Growth and development must be compatible with the needs and expectations of the citizens: consensus and social legitimization favour the conditions of trust necessary to achieve earnings and competitive advantages (GBS, 2001).

At the same time, when sustainability is at the forefront of many organization’s agenda (Vos, 2007), culture of peace is a central concept. The reason behind this is the difficulty in integrating the numerous needs and requirements of different cultures and localities into a single, comprehensive blueprint.

Sustainable development does not represent an option (Christen and Schmidt, 2012), but is rather a necessary condition for success of the governments in the medium-long term and culture of peace becomes an important strategic factor.

The report of the United Nations Secretary-General on the “Prevention of Armed Conflict” (2001) states that conflict prevention and sustainable development are mutually reinforcing concepts.

Building a sustainable peace is a universal challenge that requires collective, comprehensive solutions. Extreme poverty, radicalization and climate change are some of the many factors that contribute to conflict and fragility. To achieve a sustainable peace one must address the social, political and environmental factors that create inter-group tension.

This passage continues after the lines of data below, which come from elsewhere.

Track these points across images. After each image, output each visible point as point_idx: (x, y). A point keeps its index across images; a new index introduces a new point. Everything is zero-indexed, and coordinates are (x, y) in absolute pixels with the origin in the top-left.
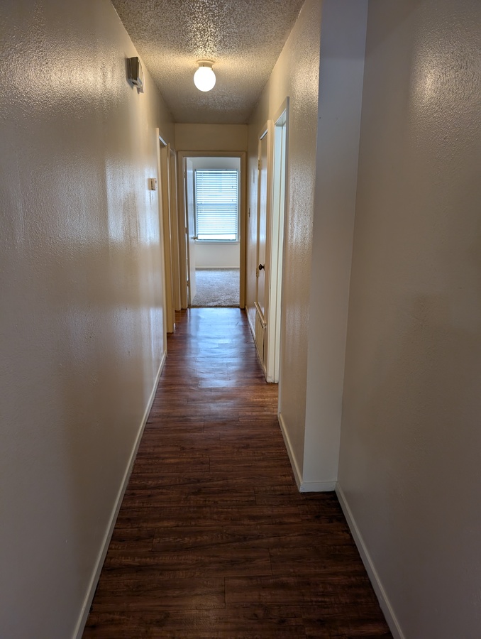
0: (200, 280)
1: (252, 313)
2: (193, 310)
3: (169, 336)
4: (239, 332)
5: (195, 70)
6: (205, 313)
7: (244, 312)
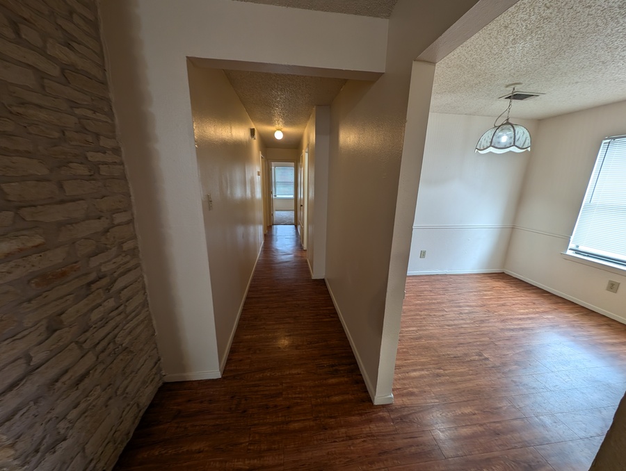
0: (278, 215)
1: (299, 227)
2: (274, 226)
3: (265, 235)
4: (294, 234)
5: (275, 131)
6: (279, 227)
7: (296, 227)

The fundamental purpose of governance is to work towards a healthy, safe, tolerant and creative society (rather than merely a financially prosperous one). This means that local governments must promote a model of development that “meets the needs of the present without compromising the ability of future generations to meet their own needs”, as well as ensuring the enjoyment of culture and its components by all, and protecting and enhancing the rights of citizens to freedom of expression and access to information and resources.

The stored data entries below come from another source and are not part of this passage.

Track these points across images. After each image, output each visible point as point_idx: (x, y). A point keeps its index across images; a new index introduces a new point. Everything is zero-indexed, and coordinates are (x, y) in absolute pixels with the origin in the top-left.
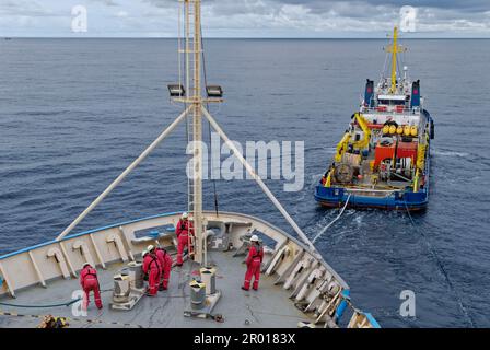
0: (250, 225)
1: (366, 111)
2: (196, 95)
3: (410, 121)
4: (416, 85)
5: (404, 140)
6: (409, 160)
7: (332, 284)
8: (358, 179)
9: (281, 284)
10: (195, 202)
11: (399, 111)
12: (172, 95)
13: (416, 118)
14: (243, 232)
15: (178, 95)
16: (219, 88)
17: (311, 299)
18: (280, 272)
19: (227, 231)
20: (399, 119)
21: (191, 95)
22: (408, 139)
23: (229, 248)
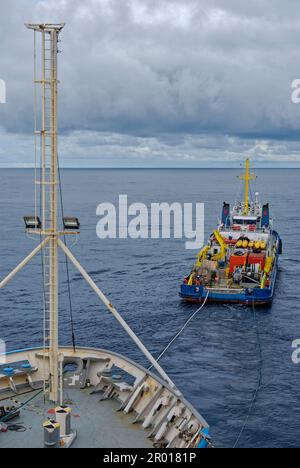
0: (108, 360)
1: (222, 229)
2: (52, 227)
3: (259, 238)
4: (266, 207)
5: (254, 252)
6: (257, 266)
7: (191, 423)
8: (215, 281)
9: (140, 422)
10: (50, 337)
11: (251, 230)
12: (28, 226)
13: (266, 236)
14: (101, 368)
15: (33, 227)
16: (77, 220)
17: (170, 438)
18: (139, 409)
19: (84, 367)
20: (251, 236)
21: (47, 226)
22: (257, 251)
23: (86, 385)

It is in this scenario that all industrialized countries, while taking different approaches, feel the need to identify new models of action and to re-think the relationships among State, economy and society, reviving those principles of freedom, peace and solidarity on which the European construction was historically based, and placing individual and human values at the very core.

The need to redesign the balances between the public powers and private initiative under a sustainable and peace-oriented growth perspective shifts the focus back to the Social Market Economy model.

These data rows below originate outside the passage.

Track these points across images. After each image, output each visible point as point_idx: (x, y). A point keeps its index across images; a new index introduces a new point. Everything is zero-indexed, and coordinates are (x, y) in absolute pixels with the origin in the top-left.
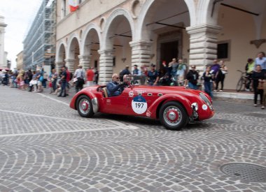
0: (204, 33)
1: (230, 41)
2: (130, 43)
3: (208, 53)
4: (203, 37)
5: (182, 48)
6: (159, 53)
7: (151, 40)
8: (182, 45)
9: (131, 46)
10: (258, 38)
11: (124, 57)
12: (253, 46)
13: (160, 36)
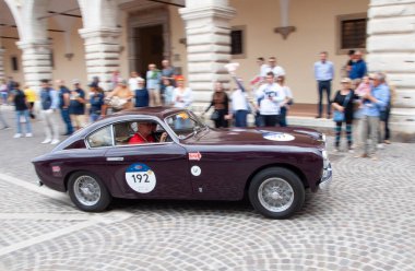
0: (210, 20)
1: (244, 26)
2: (81, 31)
3: (218, 52)
4: (210, 27)
5: (170, 36)
6: (132, 44)
7: (119, 26)
8: (169, 31)
9: (83, 36)
10: (285, 24)
11: (68, 52)
12: (279, 36)
13: (132, 15)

The historical time that industrialized countries are currently living through, characterized by an abrupt break from the recent past, seems in fact to be extraordinarily close to the historical period in which the Social Marked Economy model was developed. There is an important connection between Social Marked Economy and the current stage of development in Europe, which, however, still needs to be thoroughly defined and substantiated. Indeed, the institutional and economic order of Social Marked Economy seems to be consistent with federalism and with the constitutional principle of subsidiarity, which are the foundations of the European integration process. Social Marked Economy relies on the ability to combine State, society and enterprise in a harmonious relationship based on principles of vertical and horizontal subsidiarity.

The current revival of the Social Marked Economy topic is evidenced by the fact that present socio-economic context is characterized, as was the case in the first half of the past century, by a clear break away from the past balances, which points to the need of redefining the relationships among the key economic players.